> Available data:
☆ ☆ ☆ ☆

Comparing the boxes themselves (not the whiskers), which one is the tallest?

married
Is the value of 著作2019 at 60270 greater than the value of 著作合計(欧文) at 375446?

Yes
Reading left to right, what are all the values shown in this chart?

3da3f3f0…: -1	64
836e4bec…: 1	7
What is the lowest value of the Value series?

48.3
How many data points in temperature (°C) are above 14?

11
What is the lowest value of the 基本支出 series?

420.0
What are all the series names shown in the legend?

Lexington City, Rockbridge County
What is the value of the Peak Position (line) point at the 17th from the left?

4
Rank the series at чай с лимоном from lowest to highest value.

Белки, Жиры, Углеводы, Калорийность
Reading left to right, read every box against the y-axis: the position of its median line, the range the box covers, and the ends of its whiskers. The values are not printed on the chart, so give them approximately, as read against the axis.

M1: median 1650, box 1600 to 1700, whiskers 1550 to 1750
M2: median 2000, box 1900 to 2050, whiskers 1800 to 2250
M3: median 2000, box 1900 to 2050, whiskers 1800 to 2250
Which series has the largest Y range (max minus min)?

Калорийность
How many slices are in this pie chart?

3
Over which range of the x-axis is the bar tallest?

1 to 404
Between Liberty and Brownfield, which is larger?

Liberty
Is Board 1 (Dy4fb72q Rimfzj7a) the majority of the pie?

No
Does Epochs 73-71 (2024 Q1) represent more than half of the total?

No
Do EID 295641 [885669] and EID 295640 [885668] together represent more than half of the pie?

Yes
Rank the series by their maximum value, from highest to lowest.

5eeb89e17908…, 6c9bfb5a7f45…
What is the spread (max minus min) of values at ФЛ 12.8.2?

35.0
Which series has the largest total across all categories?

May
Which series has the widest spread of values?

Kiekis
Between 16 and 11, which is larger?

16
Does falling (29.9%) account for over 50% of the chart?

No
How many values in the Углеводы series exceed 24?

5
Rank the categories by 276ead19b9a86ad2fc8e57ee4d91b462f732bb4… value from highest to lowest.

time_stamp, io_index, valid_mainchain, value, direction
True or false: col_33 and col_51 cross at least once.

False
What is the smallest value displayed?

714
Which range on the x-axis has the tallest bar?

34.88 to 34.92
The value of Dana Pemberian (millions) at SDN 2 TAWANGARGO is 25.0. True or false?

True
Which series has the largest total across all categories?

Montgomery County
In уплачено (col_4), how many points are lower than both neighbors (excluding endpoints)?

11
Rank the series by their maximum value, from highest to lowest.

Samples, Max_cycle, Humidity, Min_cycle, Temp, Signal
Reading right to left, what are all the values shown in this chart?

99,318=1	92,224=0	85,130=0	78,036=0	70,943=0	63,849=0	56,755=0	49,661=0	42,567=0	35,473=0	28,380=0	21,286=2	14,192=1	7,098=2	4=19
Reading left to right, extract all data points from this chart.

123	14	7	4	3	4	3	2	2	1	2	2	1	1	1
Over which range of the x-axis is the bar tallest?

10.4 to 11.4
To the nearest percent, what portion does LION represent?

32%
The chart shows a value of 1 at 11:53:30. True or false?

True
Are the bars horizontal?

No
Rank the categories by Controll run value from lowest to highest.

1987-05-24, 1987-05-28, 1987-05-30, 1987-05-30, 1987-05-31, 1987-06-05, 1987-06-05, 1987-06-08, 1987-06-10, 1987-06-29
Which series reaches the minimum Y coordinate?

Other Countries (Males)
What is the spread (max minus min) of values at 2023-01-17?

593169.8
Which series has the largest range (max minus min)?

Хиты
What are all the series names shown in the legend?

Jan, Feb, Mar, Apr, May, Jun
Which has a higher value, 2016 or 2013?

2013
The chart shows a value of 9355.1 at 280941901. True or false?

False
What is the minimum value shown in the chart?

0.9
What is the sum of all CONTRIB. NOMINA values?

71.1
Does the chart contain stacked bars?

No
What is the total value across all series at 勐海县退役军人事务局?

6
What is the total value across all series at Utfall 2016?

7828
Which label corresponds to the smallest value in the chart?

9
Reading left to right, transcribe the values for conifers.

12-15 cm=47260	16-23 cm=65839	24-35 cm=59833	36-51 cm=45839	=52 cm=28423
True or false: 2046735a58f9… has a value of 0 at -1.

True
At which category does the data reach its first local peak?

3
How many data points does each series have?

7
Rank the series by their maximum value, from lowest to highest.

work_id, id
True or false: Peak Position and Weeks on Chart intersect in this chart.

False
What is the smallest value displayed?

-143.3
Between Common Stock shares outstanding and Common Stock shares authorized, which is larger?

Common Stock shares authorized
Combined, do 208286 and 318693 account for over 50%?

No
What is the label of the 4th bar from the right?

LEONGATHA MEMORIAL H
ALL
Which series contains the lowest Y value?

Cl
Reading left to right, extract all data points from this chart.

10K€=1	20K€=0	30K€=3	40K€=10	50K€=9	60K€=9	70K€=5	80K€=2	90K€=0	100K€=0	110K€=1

☆ ☆ ☆ ☆

Copy all of the material above line for line, with no changes.

Comparing the boxes themselves (not the whiskers), which one is the tallest?

married
Is the value of 著作2019 at 60270 greater than the value of 著作合計(欧文) at 375446?

Yes
Reading left to right, what are all the values shown in this chart?

3da3f3f0…: -1	64
836e4bec…: 1	7
What is the lowest value of the Value series?

48.3
How many data points in temperature (°C) are above 14?

11
What is the lowest value of the 基本支出 series?

420.0
What are all the series names shown in the legend?

Lexington City, Rockbridge County
What is the value of the Peak Position (line) point at the 17th from the left?

4
Rank the series at чай с лимоном from lowest to highest value.

Белки, Жиры, Углеводы, Калорийность
Reading left to right, read every box against the y-axis: the position of its median line, the range the box covers, and the ends of its whiskers. The values are not printed on the chart, so give them approximately, as read against the axis.

M1: median 1650, box 1600 to 1700, whiskers 1550 to 1750
M2: median 2000, box 1900 to 2050, whiskers 1800 to 2250
M3: median 2000, box 1900 to 2050, whiskers 1800 to 2250
Which series has the largest Y range (max minus min)?

Калорийность
How many slices are in this pie chart?

3
Over which range of the x-axis is the bar tallest?

1 to 404
Between Liberty and Brownfield, which is larger?

Liberty
Is Board 1 (Dy4fb72q Rimfzj7a) the majority of the pie?

No
Does Epochs 73-71 (2024 Q1) represent more than half of the total?

No
Do EID 295641 [885669] and EID 295640 [885668] together represent more than half of the pie?

Yes
Rank the series by their maximum value, from highest to lowest.

5eeb89e17908…, 6c9bfb5a7f45…
What is the spread (max minus min) of values at ФЛ 12.8.2?

35.0
Which series has the largest total across all categories?

May
Which series has the widest spread of values?

Kiekis
Between 16 and 11, which is larger?

16
Does falling (29.9%) account for over 50% of the chart?

No
How many values in the Углеводы series exceed 24?

5
Rank the categories by 276ead19b9a86ad2fc8e57ee4d91b462f732bb4… value from highest to lowest.

time_stamp, io_index, valid_mainchain, value, direction
True or false: col_33 and col_51 cross at least once.

False
What is the smallest value displayed?

714
Which range on the x-axis has the tallest bar?

34.88 to 34.92
The value of Dana Pemberian (millions) at SDN 2 TAWANGARGO is 25.0. True or false?

True
Which series has the largest total across all categories?

Montgomery County
In уплачено (col_4), how many points are lower than both neighbors (excluding endpoints)?

11
Rank the series by their maximum value, from highest to lowest.

Samples, Max_cycle, Humidity, Min_cycle, Temp, Signal
Reading right to left, what are all the values shown in this chart?

99,318=1	92,224=0	85,130=0	78,036=0	70,943=0	63,849=0	56,755=0	49,661=0	42,567=0	35,473=0	28,380=0	21,286=2	14,192=1	7,098=2	4=19
Reading left to right, extract all data points from this chart.

123	14	7	4	3	4	3	2	2	1	2	2	1	1	1
Over which range of the x-axis is the bar tallest?

10.4 to 11.4
To the nearest percent, what portion does LION represent?

32%
The chart shows a value of 1 at 11:53:30. True or false?

True
Are the bars horizontal?

No
Rank the categories by Controll run value from lowest to highest.

1987-05-24, 1987-05-28, 1987-05-30, 1987-05-30, 1987-05-31, 1987-06-05, 1987-06-05, 1987-06-08, 1987-06-10, 1987-06-29
Which series reaches the minimum Y coordinate?

Other Countries (Males)
What is the spread (max minus min) of values at 2023-01-17?

593169.8
Which series has the largest range (max minus min)?

Хиты
What are all the series names shown in the legend?

Jan, Feb, Mar, Apr, May, Jun
Which has a higher value, 2016 or 2013?

2013
The chart shows a value of 9355.1 at 280941901. True or false?

False
What is the minimum value shown in the chart?

0.9
What is the sum of all CONTRIB. NOMINA values?

71.1
Does the chart contain stacked bars?

No
What is the total value across all series at 勐海县退役军人事务局?

6
What is the total value across all series at Utfall 2016?

7828
Which label corresponds to the smallest value in the chart?

9
Reading left to right, transcribe the values for conifers.

12-15 cm=47260	16-23 cm=65839	24-35 cm=59833	36-51 cm=45839	=52 cm=28423
True or false: 2046735a58f9… has a value of 0 at -1.

True
At which category does the data reach its first local peak?

3
How many data points does each series have?

7
Rank the series by their maximum value, from lowest to highest.

work_id, id
True or false: Peak Position and Weeks on Chart intersect in this chart.

False
What is the smallest value displayed?

-143.3
Between Common Stock shares outstanding and Common Stock shares authorized, which is larger?

Common Stock shares authorized
Combined, do 208286 and 318693 account for over 50%?

No
What is the label of the 4th bar from the right?

LEONGATHA MEMORIAL H
ALL
Which series contains the lowest Y value?

Cl
Reading left to right, extract all data points from this chart.

10K€=1	20K€=0	30K€=3	40K€=10	50K€=9	60K€=9	70K€=5	80K€=2	90K€=0	100K€=0	110K€=1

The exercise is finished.